» DIRECTION
In the State v. Landis text, for what amount did the defendant place a first mortgage on the property?

» GIVEN PASSAGE
State v. Landis

145 S.W.2d 1032 | Tenn. | 1941

Defendant was indicted on October 13, 1938, under section 10949 of the Code, which provides:

"Any person who, by any false pretense, or by any false token or counterfeit letter, with intent to defraud another, obtains from any person any personal property, or the signature of any person to any written instrument, the false making of which is forgery, shall, on conviction, be imprisoned in the penitentiary nor less than three nor more than ten years."

It is the theory of the state that the prosecutor, W.W. Shea, sold a lot of land in Davidson County to defendant for a recited consideration of $4,400, of which sum $400 was paid in cash, and deferred purchase-money notes executed for the balance. Shea executed a straight deed to defendant, and defendant was to secure the purchase-money notes by a mortgage on the property. Defendant prepared the instruments and submitted them to Shea, who approved them. Defendant then carried the mortgage away to be executed by himself and wife, and, according to the allegations of the indictment, fraudulently and falsely inserted in said mortgage the following sentence: "Said notes are to be second to a first mortgage, nor to exceed two thousand dollars, which may hereafter be placed upon the within described property." Defendant thereafter placed a first mortgage on said property for $1,500. Shea, it is averred, had the mortgage *306 registered without reading and discovering this alleged fraudulent provision. The offense was alleged to have occurred on October 15, 1934. Under section 11483 of the Code the prosecution of such an action must be commenced within four years.

» GIVEN MATERIAL

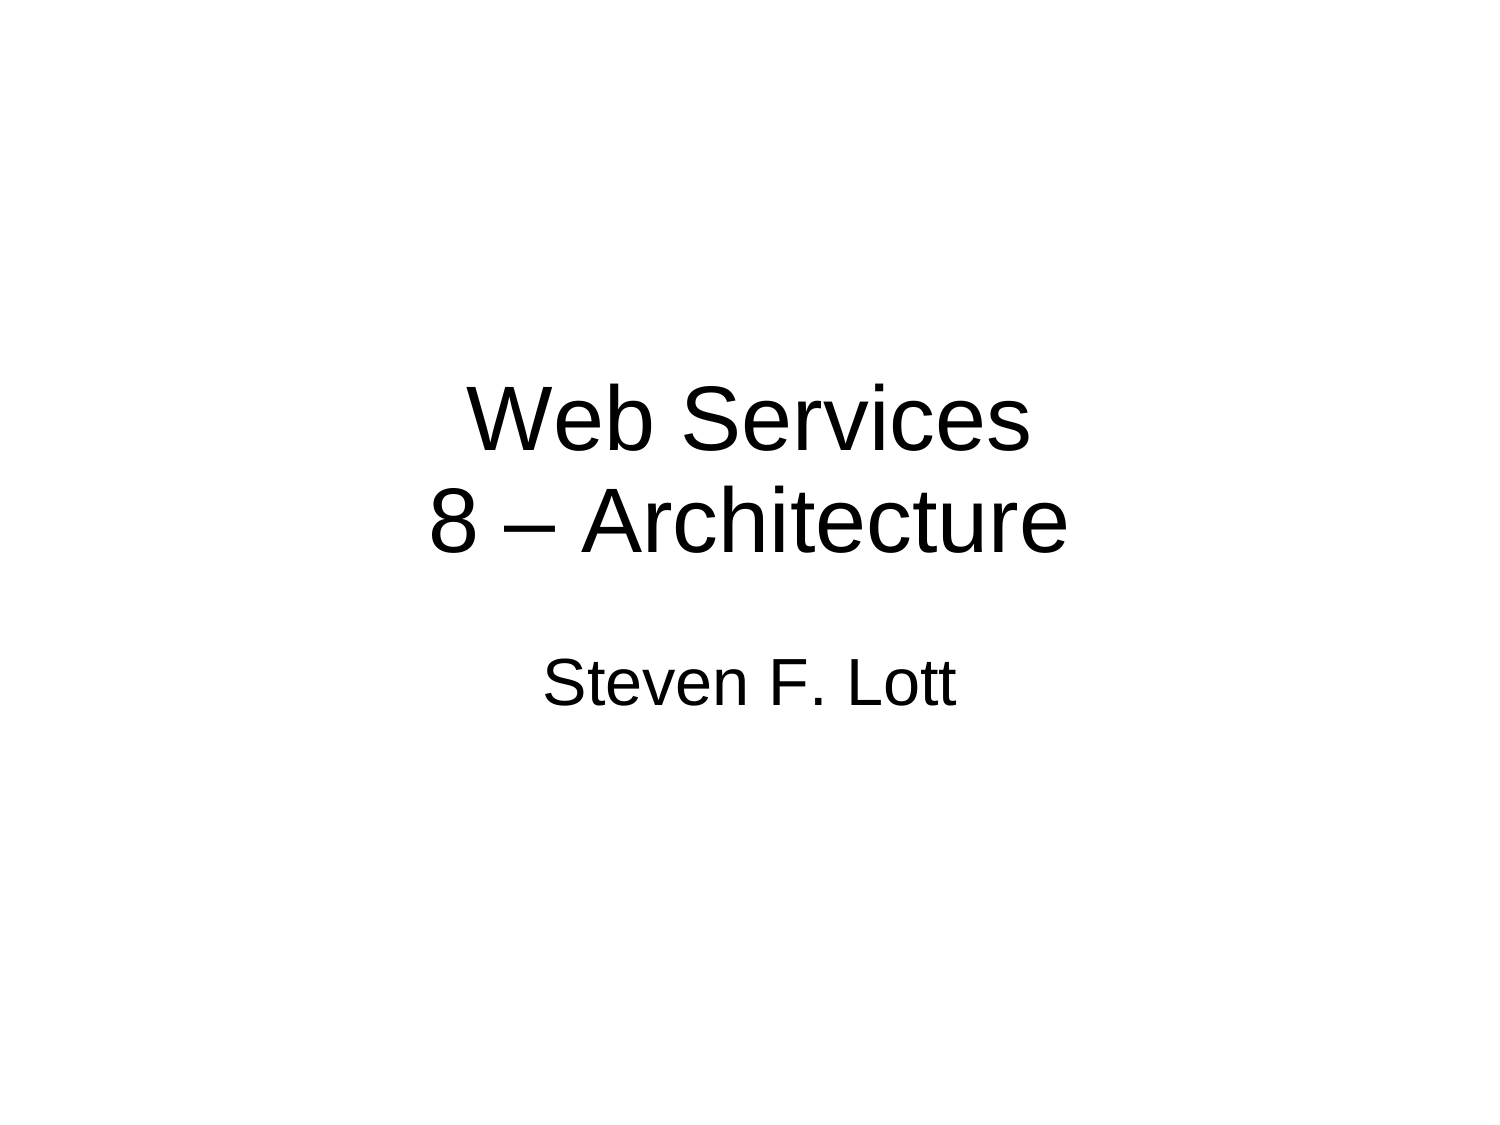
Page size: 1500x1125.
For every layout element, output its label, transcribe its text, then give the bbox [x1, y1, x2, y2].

title Web Services 8 – Architecture [112, 349, 1388, 591]
subtitle Steven F. Lott [225, 637, 1276, 926]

» TASK ANSWER
$1,500